TASK STATEMENT:
Copy the entries below word for word, leaving out the pictures.

SUPPLIED ENTRIES:
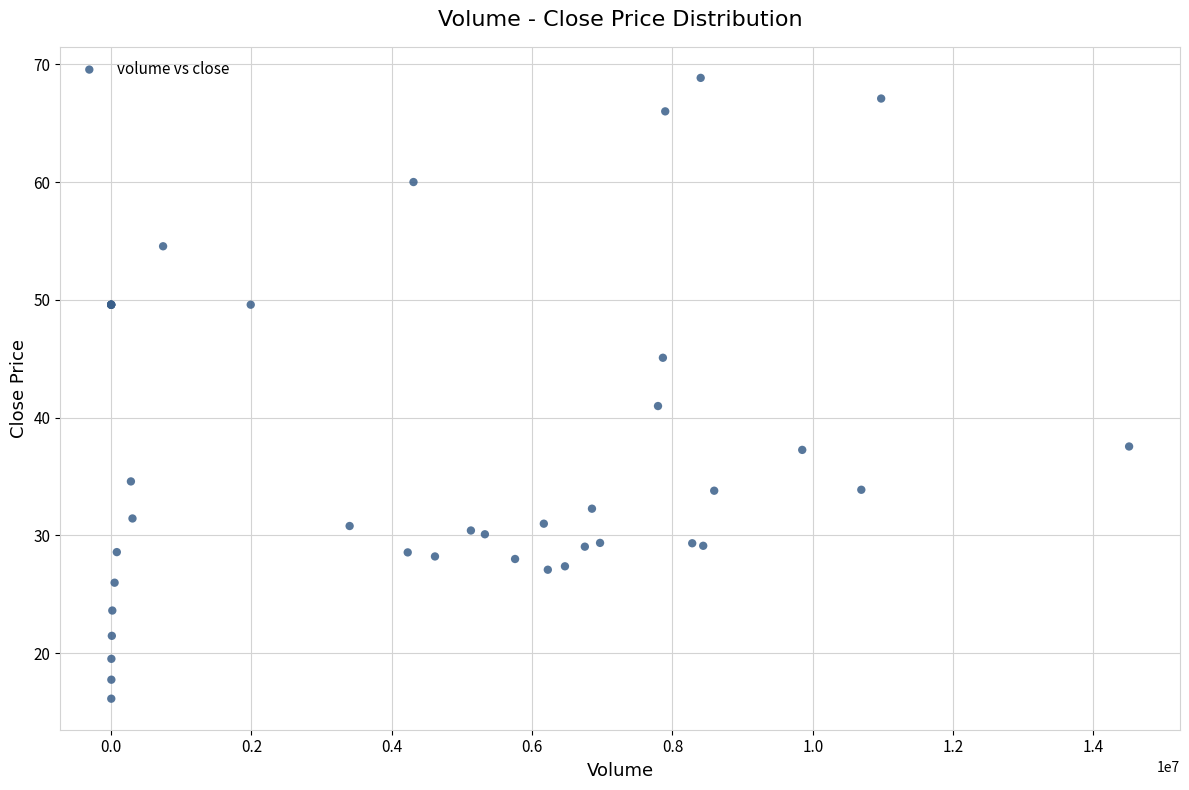

What Y value in the scatter plot is closest to 42?

41.0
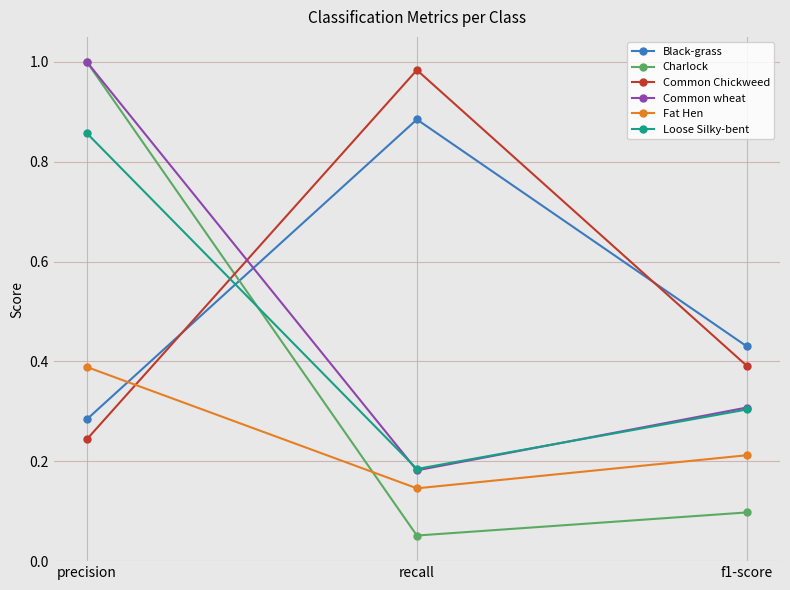

Rank the categories by Loose Silky-bent value from lowest to highest.

recall, f1-score, precision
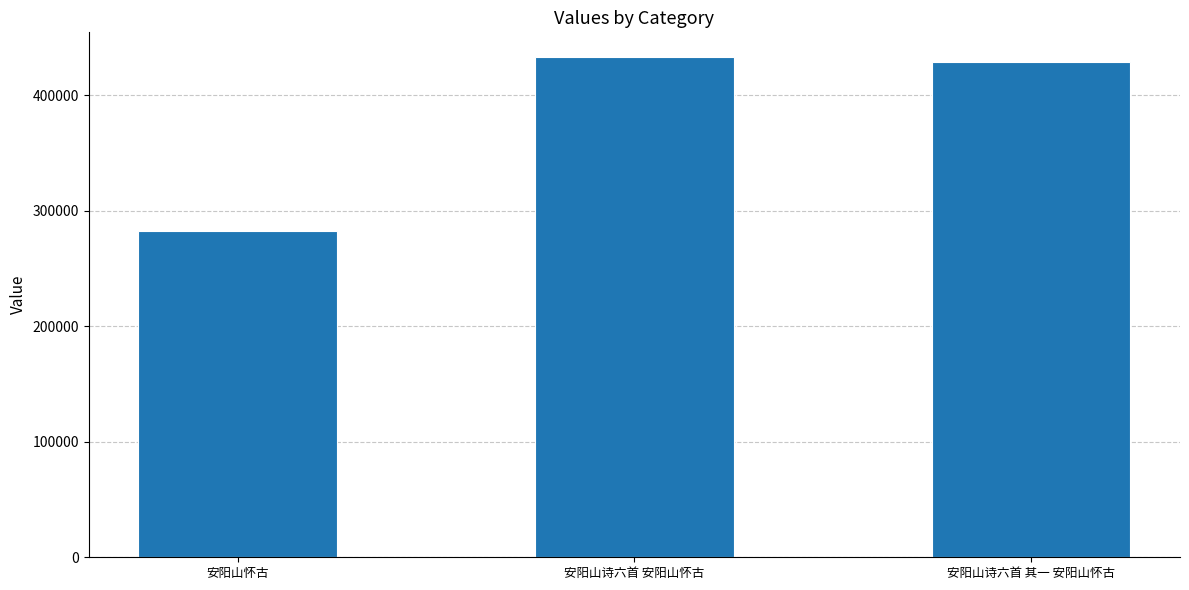

What is the average value?

381371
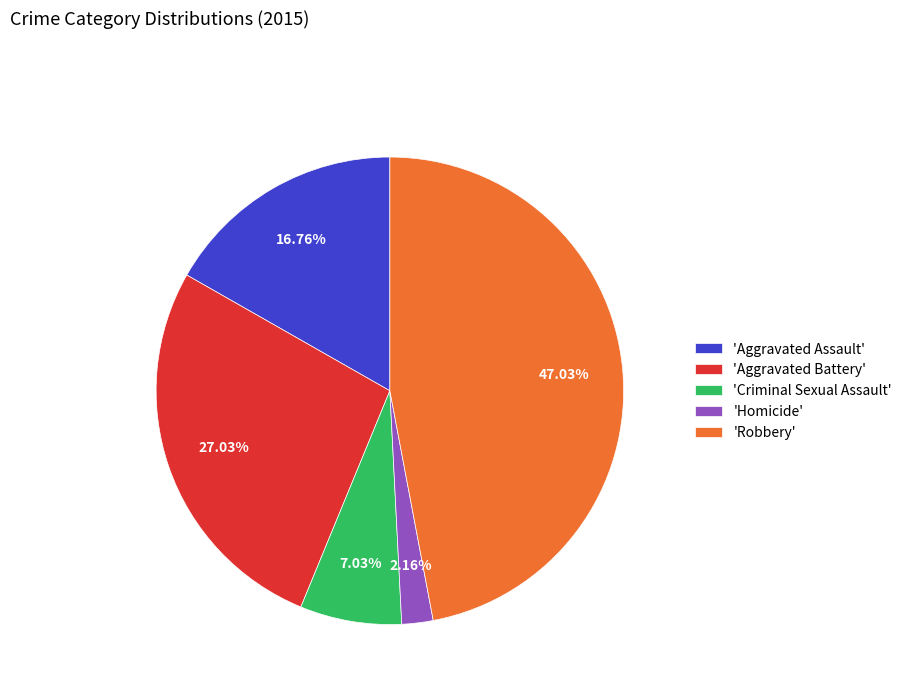

Do 'Aggravated Assault' and 'Homicide' together represent more than half of the pie?

No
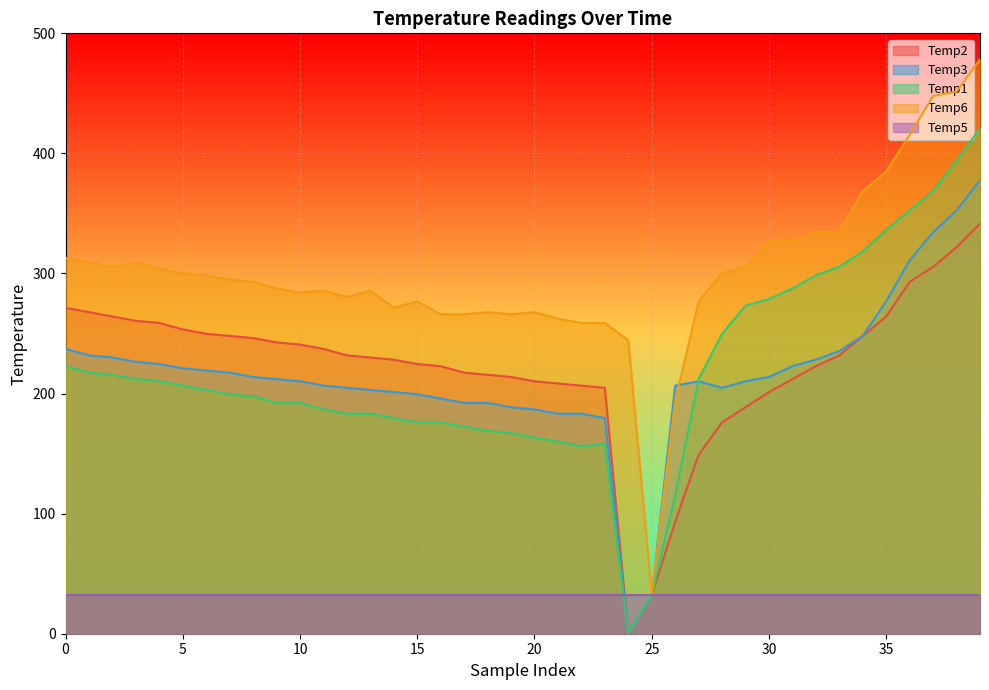

What is the difference between the maximum and minimum values in the Temp1 series?

420.8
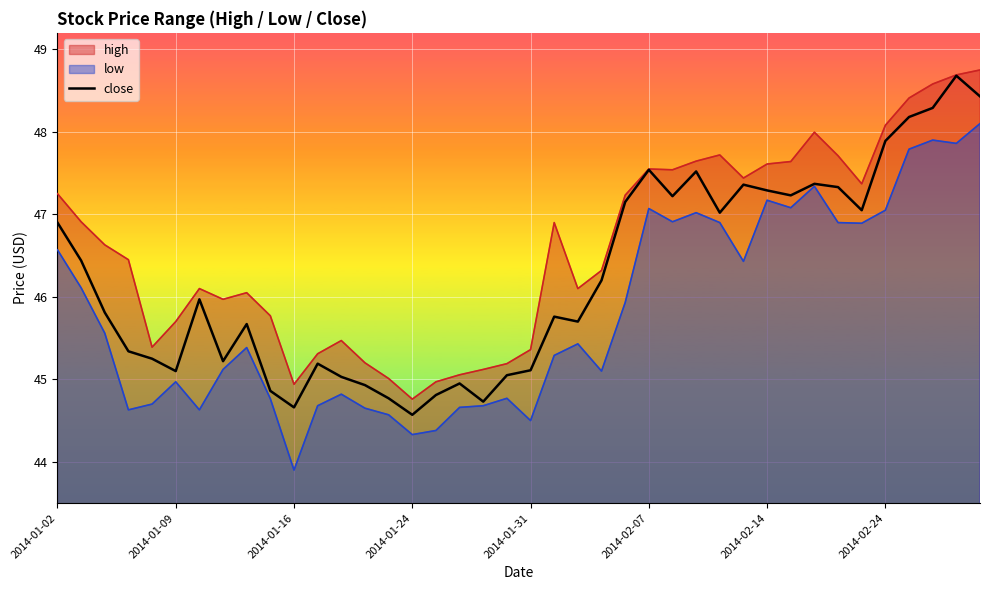

What is the sum of all values?

1849.6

EXPECTED ANSWER:
What Y value in the scatter plot is closest to 42?

41.0

Rank the categories by Loose Silky-bent value from lowest to highest.

recall, f1-score, precision

What is the average value?

381371

Do 'Aggravated Assault' and 'Homicide' together represent more than half of the pie?

No

What is the difference between the maximum and minimum values in the Temp1 series?

420.8

What is the sum of all values?

1849.6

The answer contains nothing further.